Web page revision data ::
▶

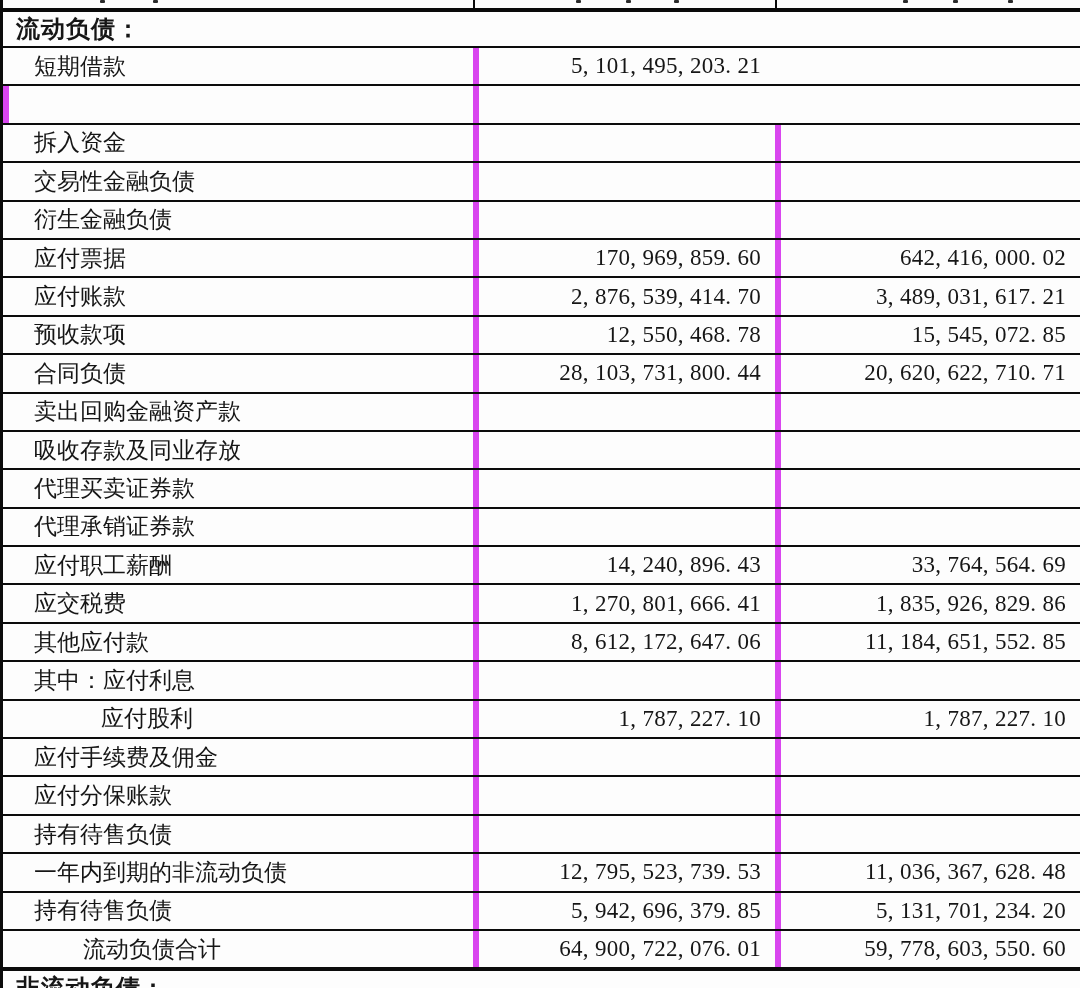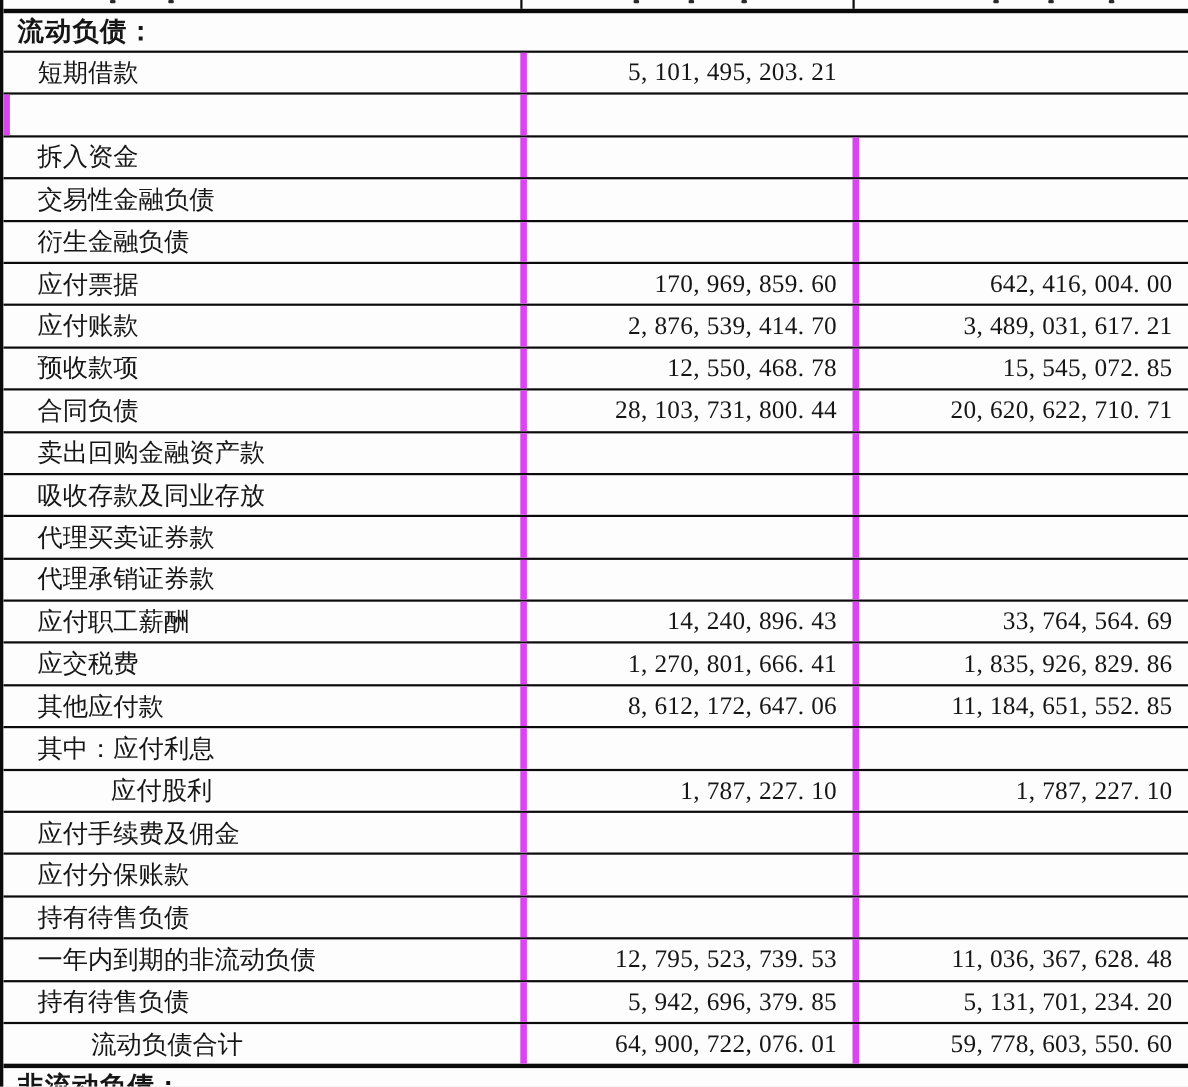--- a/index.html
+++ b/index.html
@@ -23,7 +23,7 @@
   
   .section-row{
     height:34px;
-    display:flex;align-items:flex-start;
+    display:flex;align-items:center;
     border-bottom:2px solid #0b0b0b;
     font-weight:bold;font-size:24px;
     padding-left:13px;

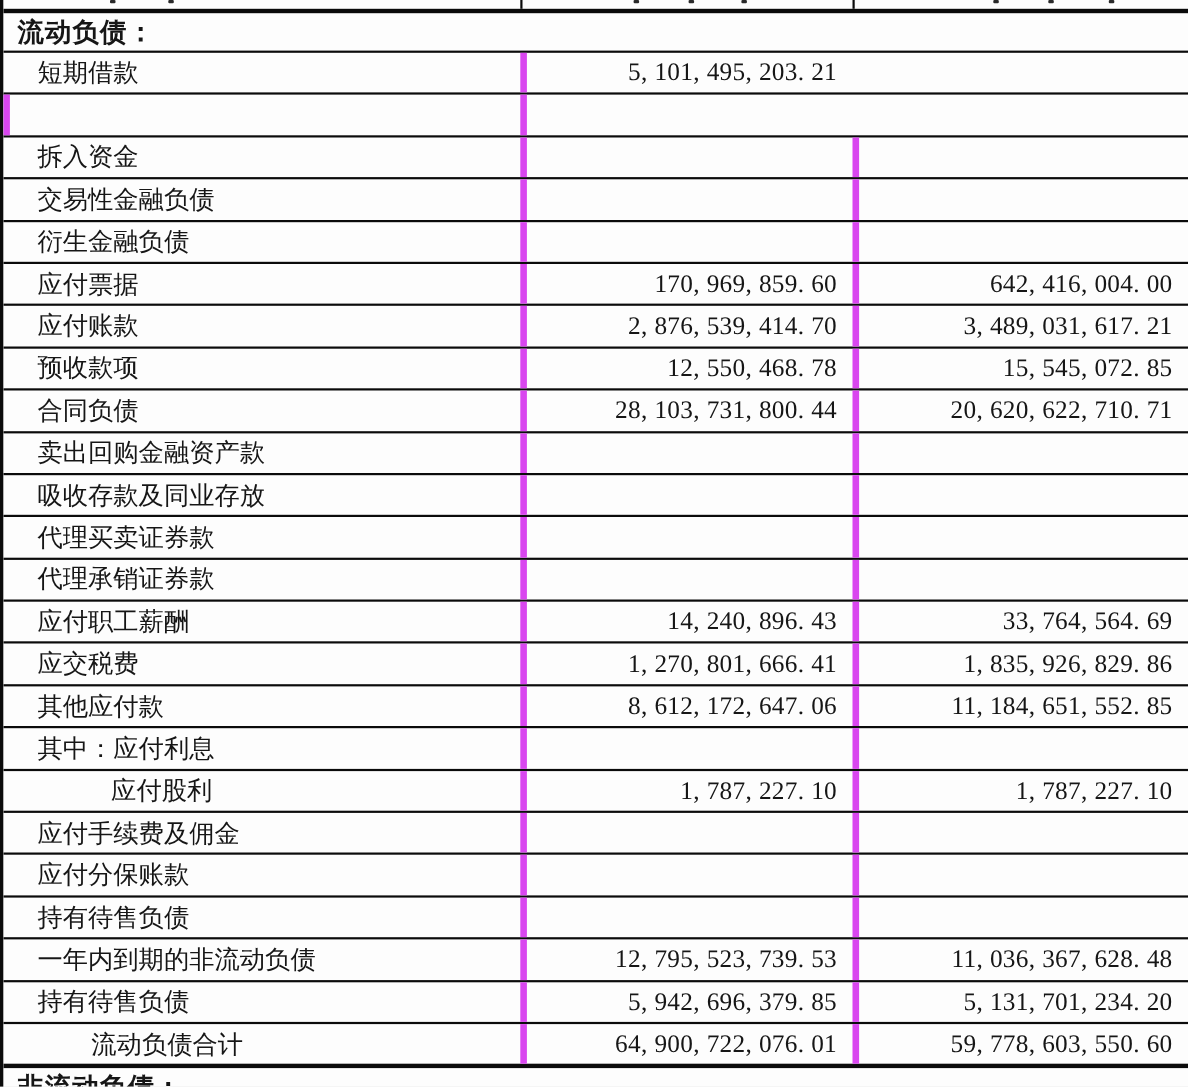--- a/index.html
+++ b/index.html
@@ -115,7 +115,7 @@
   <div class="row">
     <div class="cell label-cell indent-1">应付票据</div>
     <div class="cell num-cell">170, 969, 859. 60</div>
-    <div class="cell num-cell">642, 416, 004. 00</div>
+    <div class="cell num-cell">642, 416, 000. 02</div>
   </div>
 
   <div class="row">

◀

WORK INSTRUCTIONS :: Exactly as they stand, set down all of the entries above, minus every picture.

EXPECTED OUTPUT ::
--- a/index.html
+++ b/index.html
@@ -23,7 +23,7 @@
   
   .section-row{
     height:34px;
-    display:flex;align-items:flex-start;
+    display:flex;align-items:center;
     border-bottom:2px solid #0b0b0b;
     font-weight:bold;font-size:24px;
     padding-left:13px;

--- a/index.html
+++ b/index.html
@@ -115,7 +115,7 @@
   <div class="row">
     <div class="cell label-cell indent-1">应付票据</div>
     <div class="cell num-cell">170, 969, 859. 60</div>
-    <div class="cell num-cell">642, 416, 004. 00</div>
+    <div class="cell num-cell">642, 416, 000. 02</div>
   </div>
 
   <div class="row">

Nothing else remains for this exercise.